**What this task involves**
Go through the records and extract every line with the word "Contact".

**Material for this task**
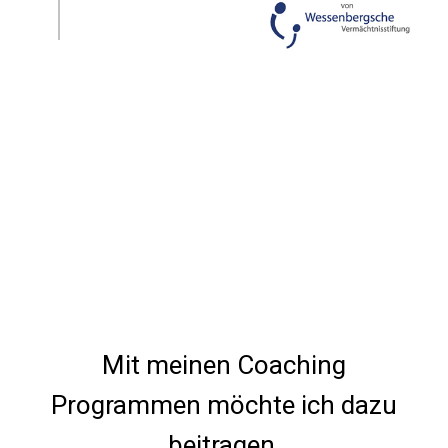
Mit meinen Coaching
Programmen möchte ich dazu
beitragen,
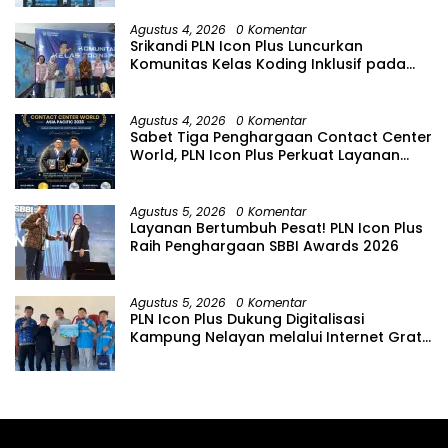
Agustus 4, 2026
0 Komentar
Srikandi PLN Icon Plus Luncurkan
Komunitas Kelas Koding Inklusif pada
Hari Anak Nasional
Agustus 4, 2026
0 Komentar
Sabet Tiga Penghargaan Contact Center
World, PLN Icon Plus Perkuat Layanan
Pelanggan melalui Contact Center
ICONNET
Agustus 5, 2026
0 Komentar
Layanan Bertumbuh Pesat! PLN Icon Plus
Raih Penghargaan SBBI Awards 2026
Agustus 5, 2026
0 Komentar
PLN Icon Plus Dukung Digitalisasi
Kampung Nelayan melalui Internet Gratis
di Desa Nelayan Rajatama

**Answer space**
Sabet Tiga Penghargaan Contact Center
Pelanggan melalui Contact Center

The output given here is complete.